Listing from a dataset
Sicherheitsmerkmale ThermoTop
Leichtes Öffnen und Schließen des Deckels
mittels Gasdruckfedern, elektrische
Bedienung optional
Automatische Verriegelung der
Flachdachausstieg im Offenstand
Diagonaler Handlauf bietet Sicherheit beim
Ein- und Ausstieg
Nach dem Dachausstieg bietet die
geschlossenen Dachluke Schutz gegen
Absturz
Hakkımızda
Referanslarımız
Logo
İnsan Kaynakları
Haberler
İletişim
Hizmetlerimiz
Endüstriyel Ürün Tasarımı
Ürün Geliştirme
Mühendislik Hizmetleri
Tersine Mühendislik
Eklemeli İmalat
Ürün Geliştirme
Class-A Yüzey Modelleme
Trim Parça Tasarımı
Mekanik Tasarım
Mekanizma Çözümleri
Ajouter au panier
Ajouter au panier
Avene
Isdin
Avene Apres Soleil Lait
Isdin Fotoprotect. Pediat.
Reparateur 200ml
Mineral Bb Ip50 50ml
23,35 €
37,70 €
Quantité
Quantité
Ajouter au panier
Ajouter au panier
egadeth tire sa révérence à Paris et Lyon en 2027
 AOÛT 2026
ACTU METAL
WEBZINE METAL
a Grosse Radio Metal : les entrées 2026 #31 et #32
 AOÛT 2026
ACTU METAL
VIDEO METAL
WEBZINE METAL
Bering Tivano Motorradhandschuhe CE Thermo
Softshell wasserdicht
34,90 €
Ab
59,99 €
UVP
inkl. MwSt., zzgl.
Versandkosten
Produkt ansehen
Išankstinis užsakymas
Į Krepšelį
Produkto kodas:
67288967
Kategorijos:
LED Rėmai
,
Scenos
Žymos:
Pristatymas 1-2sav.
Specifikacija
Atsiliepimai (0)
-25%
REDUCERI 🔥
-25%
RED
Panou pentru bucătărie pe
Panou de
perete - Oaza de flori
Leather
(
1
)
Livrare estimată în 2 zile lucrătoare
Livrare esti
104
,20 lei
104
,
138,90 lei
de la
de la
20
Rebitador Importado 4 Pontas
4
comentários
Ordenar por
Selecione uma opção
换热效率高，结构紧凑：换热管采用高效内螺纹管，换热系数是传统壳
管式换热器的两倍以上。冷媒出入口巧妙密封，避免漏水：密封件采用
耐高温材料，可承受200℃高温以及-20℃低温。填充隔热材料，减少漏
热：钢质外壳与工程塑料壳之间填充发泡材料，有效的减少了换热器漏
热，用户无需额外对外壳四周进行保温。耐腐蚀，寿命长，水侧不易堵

## [WHAT TO PRODUCE]
Please print every line of the listing above, keeping each character, line break and symbol unchanged.

## [SOLUTION]
Sicherheitsmerkmale ThermoTop
Leichtes Öffnen und Schließen des Deckels
mittels Gasdruckfedern, elektrische
Bedienung optional
Automatische Verriegelung der
Flachdachausstieg im Offenstand
Diagonaler Handlauf bietet Sicherheit beim
Ein- und Ausstieg
Nach dem Dachausstieg bietet die
geschlossenen Dachluke Schutz gegen
Absturz
Hakkımızda
Referanslarımız
Logo
İnsan Kaynakları
Haberler
İletişim
Hizmetlerimiz
Endüstriyel Ürün Tasarımı
Ürün Geliştirme
Mühendislik Hizmetleri
Tersine Mühendislik
Eklemeli İmalat
Ürün Geliştirme
Class-A Yüzey Modelleme
Trim Parça Tasarımı
Mekanik Tasarım
Mekanizma Çözümleri
Ajouter au panier
Ajouter au panier
Avene
Isdin
Avene Apres Soleil Lait
Isdin Fotoprotect. Pediat.
Reparateur 200ml
Mineral Bb Ip50 50ml
23,35 €
37,70 €
Quantité
Quantité
Ajouter au panier
Ajouter au panier
egadeth tire sa révérence à Paris et Lyon en 2027
 AOÛT 2026
ACTU METAL
WEBZINE METAL
a Grosse Radio Metal : les entrées 2026 #31 et #32
 AOÛT 2026
ACTU METAL
VIDEO METAL
WEBZINE METAL
Bering Tivano Motorradhandschuhe CE Thermo
Softshell wasserdicht
34,90 €
Ab
59,99 €
UVP
inkl. MwSt., zzgl.
Versandkosten
Produkt ansehen
Išankstinis užsakymas
Į Krepšelį
Produkto kodas:
67288967
Kategorijos:
LED Rėmai
,
Scenos
Žymos:
Pristatymas 1-2sav.
Specifikacija
Atsiliepimai (0)
-25%
REDUCERI 🔥
-25%
RED
Panou pentru bucătărie pe
Panou de
perete - Oaza de flori
Leather
(
1
)
Livrare estimată în 2 zile lucrătoare
Livrare esti
104
,20 lei
104
,
138,90 lei
de la
de la
20
Rebitador Importado 4 Pontas
4
comentários
Ordenar por
Selecione uma opção
换热效率高，结构紧凑：换热管采用高效内螺纹管，换热系数是传统壳
管式换热器的两倍以上。冷媒出入口巧妙密封，避免漏水：密封件采用
耐高温材料，可承受200℃高温以及-20℃低温。填充隔热材料，减少漏
热：钢质外壳与工程塑料壳之间填充发泡材料，有效的减少了换热器漏
热，用户无需额外对外壳四周进行保温。耐腐蚀，寿命长，水侧不易堵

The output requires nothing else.